[Start EXTRACT]

China’s big 4 banks raise funds for OBOR
China aims to its save forex kitty with scrutiny of outgoing funds
Hong Kong, Aug. 22: China’s largest stateowned commercial banks are raising billions to fund investment under Beijing’s “Belt and Road” drive, people close to the matter said, bolstering ambitions to revive Silk Road trade routes and internationalize the yuan.
China Construction Bank, the country’s second-biggest bank by assets, has been conducting roadshows to raise at least 100 billion yuan ($15 billion) from onshore and offshore investors, the people said.
Bank of China, the smallest of the country’s “big four” lenders, aims to raise around 20 billion yuan, two of the people said.
The fundraising comes less than a week after the government said it would strengthen regulation to reduce risk for domestic firms investing abroad and curb “irrational” Belt and Road investment.
The government is increasingly scrutinising international investment after some big-money deals in recent years.

[End EXTRACT]

= TO BE DONE =
Please repeat the passage of the article on China's banks and the Belt and Road drive that opens with the words containing "The fundraising comes" and closes with "in recent years.". The listing that comes next is separate material, unrelated to the article on China's banks and the Belt and Road drive.

[Start SOURCE MATERIAL]

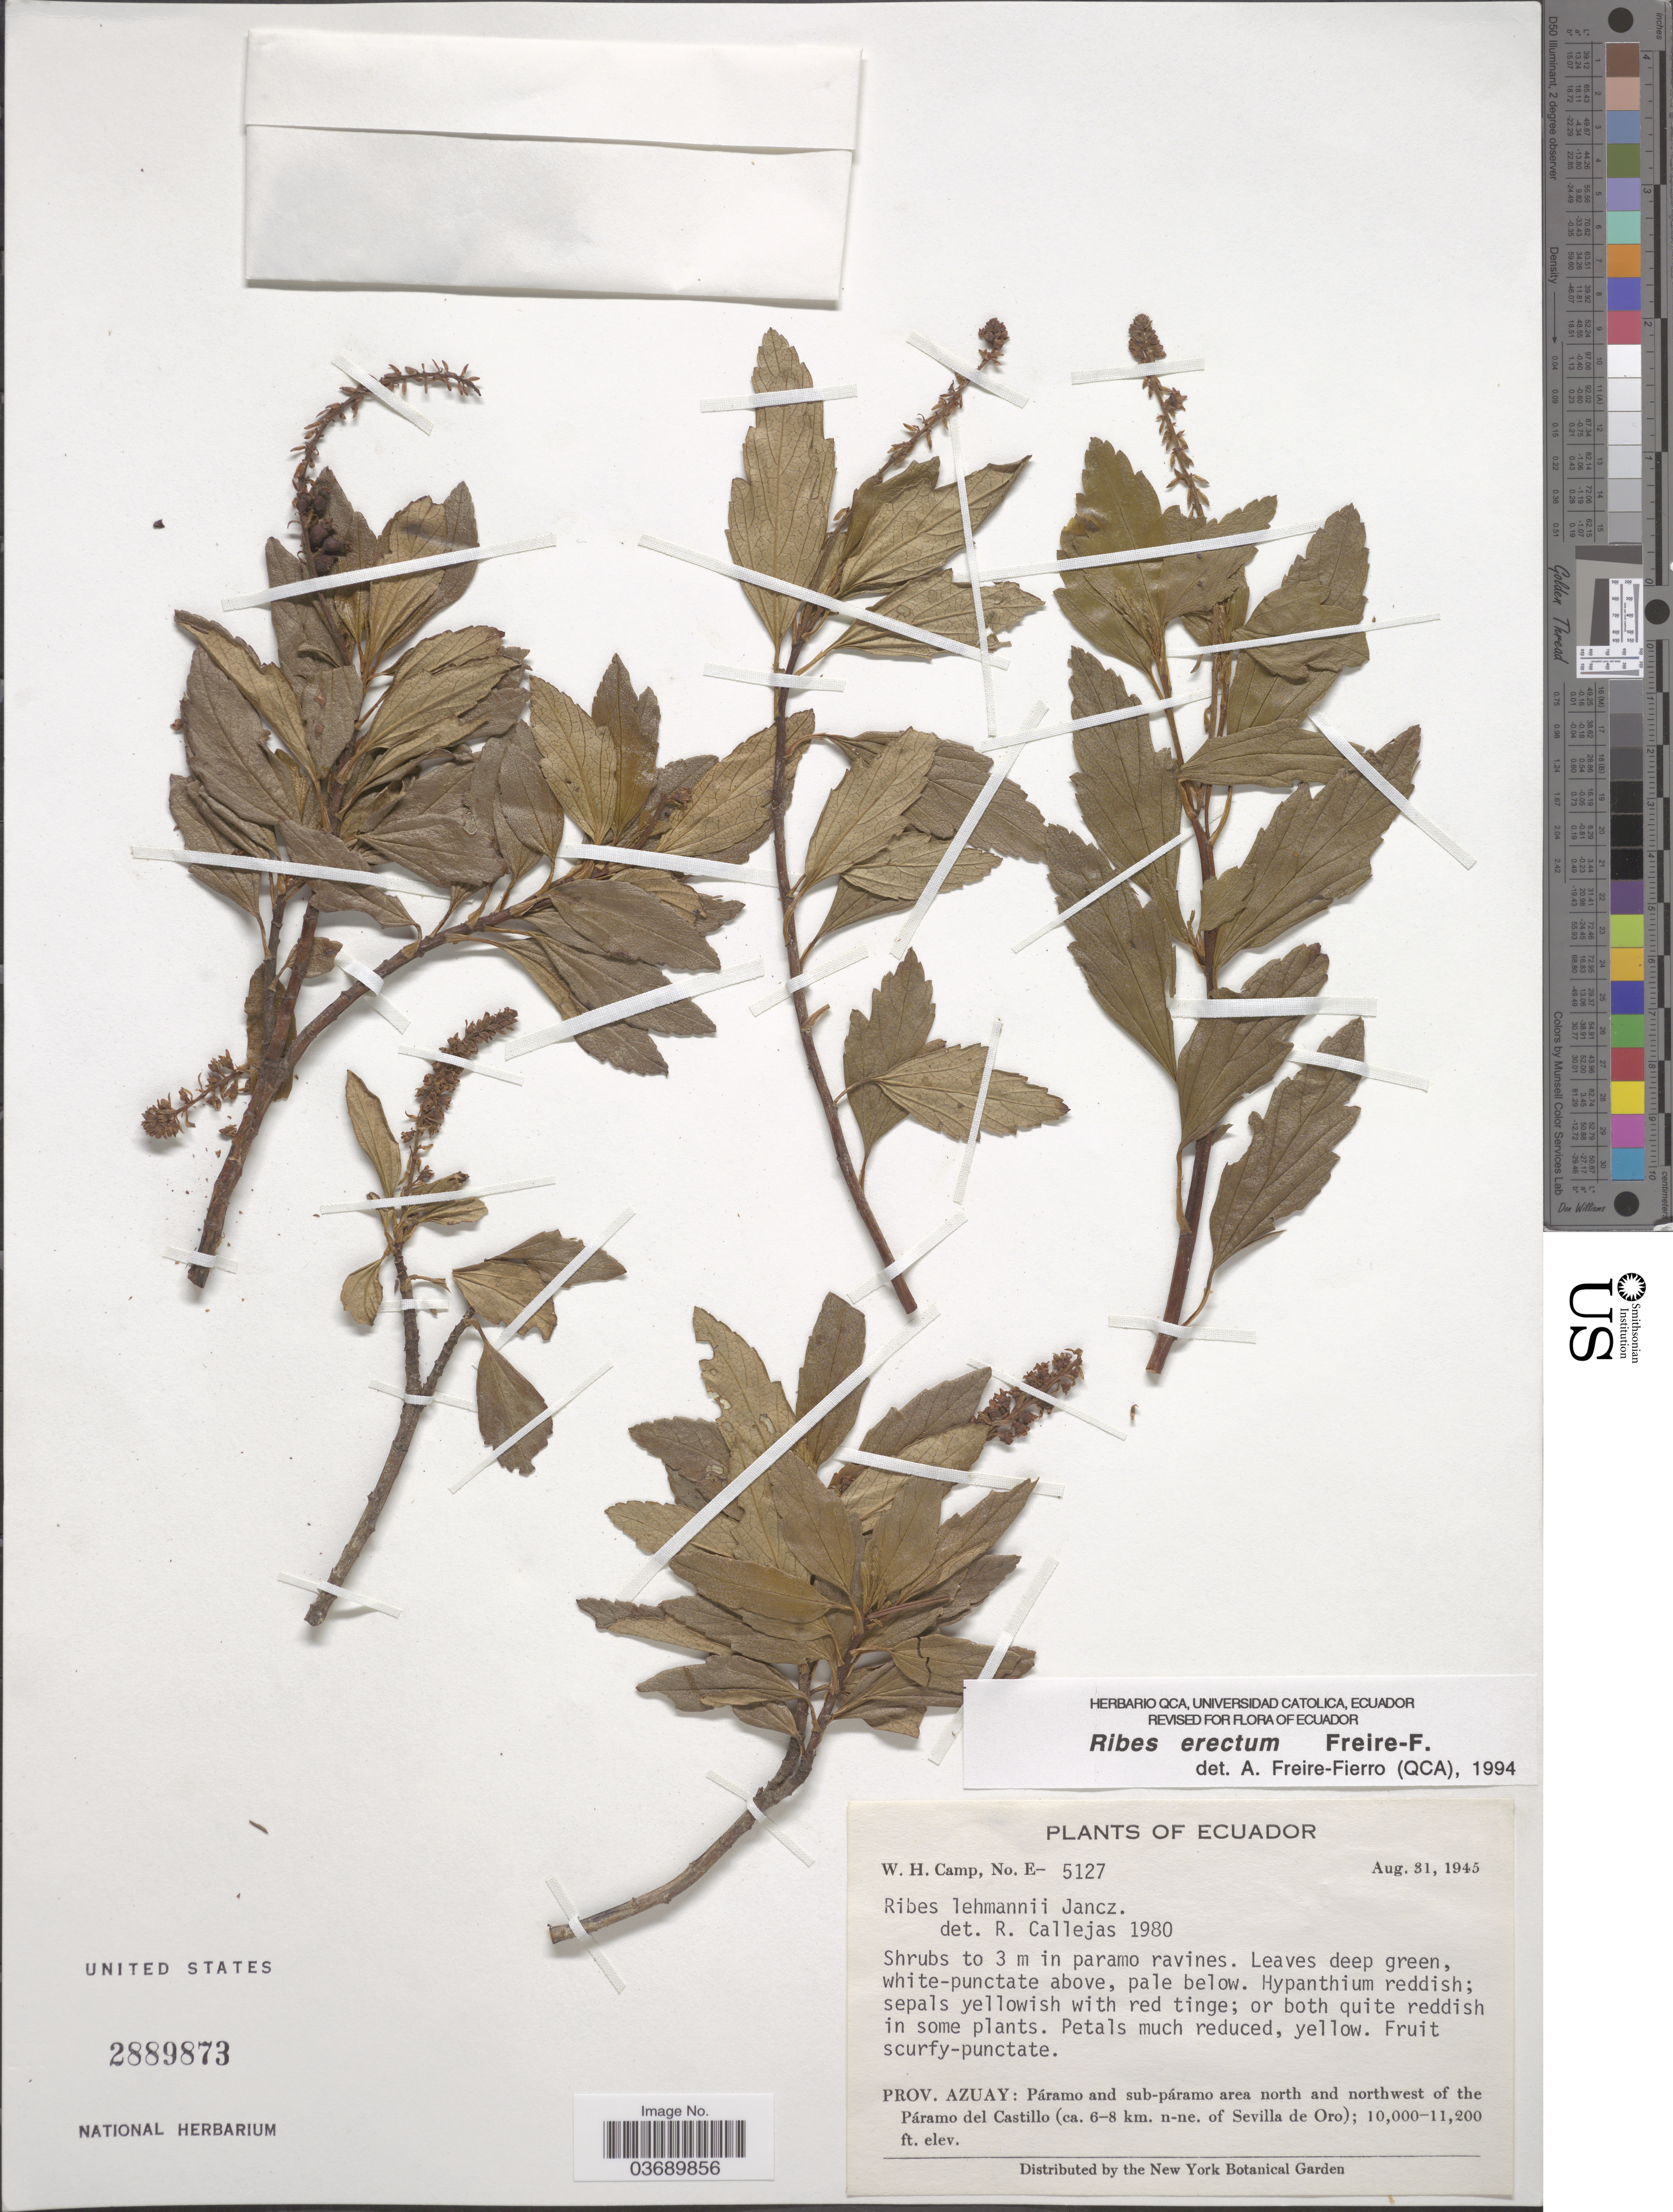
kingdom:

[End SOURCE MATERIAL]

= REPLY =
The fundraising comes less than a week after the government said it would strengthen regulation to reduce risk for domestic firms investing abroad and curb “irrational” Belt and Road investment.
The government is increasingly scrutinising international investment after some big-money deals in recent years.